SOURCE TEXT -
*** Begin section ***
QUC History
History of the Queanbeyan Uniting Church and its Buildings
Established in 1860
Read more about our history
A year before the Golden (or Queanbeyan) Age was first published, the Queanbeyan Correspondent of the Goulburn Herald reported that on 11 November 1859, a meeting was held at the Courthouse to take steps to erect a Wesleyan Chapel. It was chaired by JJ Wright J P, later our first Mayor. Among others, Thomas Southwell senior, of Parkwood was elected to the Building Committee. A month later, they laid the foundation stone: the following May, 150 years ago, they opened this...
This is the only known image, from the 1862 map of the town by Surveyor George Briand, one of the treasures of the Queanbeyan Museum - as is the original print of this.
Since in 1867 the Methodists decided to extend their first chapel towards the street, and we start to have photographs of it.
Meanwhile, on 19 December 1861, Dr Andrew Morton called a meeting of Presbyterians to take immediate steps to build a Church. It took time: with the impetus provided by the new Secretary to the Building Committee, John Gale, St Stephen’s was opened on 8 March 1874.
Then there was drought and depression, but in 1898, the Methodists decided to “improve” their property. The bell came out of the fork of a tree and on to the roof; they decided to enter from the east instead of the west, and built a new porch to do it, and they added some decoration. There are better pictures, but this has the Minister’s transport in it!
Queanbeyan boomed when Canberra was built in the 1920s; and with the stress on the need to teach growing numbers of children, in 1923 the Methodists extended their building at the back for a “school hall”.
The Presbyterians were more specific. You can still read above their door of their 1924 Lowe Street building “St Stephen’s School Hall”
*** End section ***
TASKS AND EXERCISES -
- A) In the Queanbeyan church history, on what date was St Stephen's opened?
- B) Using the Queanbeyan church history, decide whether each statement agrees with it (yes or no), and quote the words that settle each one. (i) Dr Andrew Morton called a meeting of Presbyterians on 19 December 1861. (ii) In 1898 the Methodists moved their entrance from the east side to the west side. (iii) The Methodists' 1923 extension was added at the front of their building.
- C) Write the next part of the Queanbeyan church history, starting after its final sentence.

EXTRACTED RECORDS -
*** Begin section ***
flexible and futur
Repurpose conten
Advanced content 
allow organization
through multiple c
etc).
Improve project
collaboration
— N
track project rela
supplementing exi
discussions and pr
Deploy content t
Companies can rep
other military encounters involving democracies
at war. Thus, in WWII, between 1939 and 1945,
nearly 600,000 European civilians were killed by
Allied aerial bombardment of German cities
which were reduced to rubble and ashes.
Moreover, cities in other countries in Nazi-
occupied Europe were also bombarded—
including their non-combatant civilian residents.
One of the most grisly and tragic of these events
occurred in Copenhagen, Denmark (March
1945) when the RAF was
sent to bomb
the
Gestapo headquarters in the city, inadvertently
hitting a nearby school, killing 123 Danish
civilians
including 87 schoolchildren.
*** End section ***
*** Begin section ***
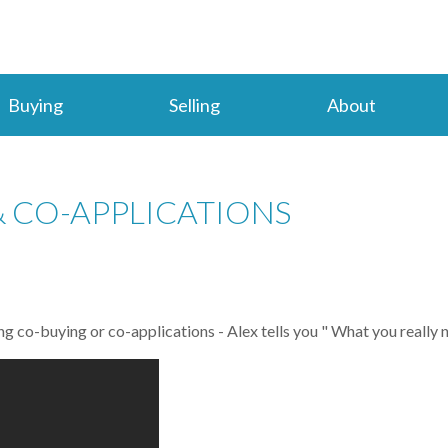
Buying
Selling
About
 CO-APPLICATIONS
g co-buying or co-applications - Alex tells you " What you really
*** End section ***
SOLVED PROBLEMS -
- A) 8 March 1874.

- B)
(i) Yes: "on 19 December 1861, Dr Andrew Morton called a meeting of Presbyterians"
(ii) No: "they decided to enter from the east instead of the west"
(iii) No: "the Methodists extended their building at the back"

- C)
But then came the depression, and the Second World War; and not much happened until Canberra boomed again. There was a new excitement and a strong emphasis on youth. Led by Rev Merrick Webb, the Methodists (mostly with voluntary labour) opened their Memorial Youth Centre in 1953
Helped by the generosity of John Gale’s grandson Mr Reg Fallick, a member for 80 years, the Presbyterians built a hall named in his honour in 1963
Meanwhile, the Methodists worked over their property again: in 1957 they took away the 1898 porch and built a new one, with new vestries at each side;
They then built a new Kindergarten Hall connected to it.
We got there in 1994, but that’s another story: it is enough to say we wanted a place where people could grow together in Christian community,and we welcome you to that place today.
We also wanted to take our part in serving our wider community, - like through St Benedict’s - or through the humble Jumble Sale of around 30 years has grown to this, providing service and hospitality to our community. In all our long series of buildings and extensions our priority has been the needs of the Church; here in the shed is our first building in which the priority is the needs of the community.
QUC taken from a drone in 2017
As our city grows; does this tell us something about our future?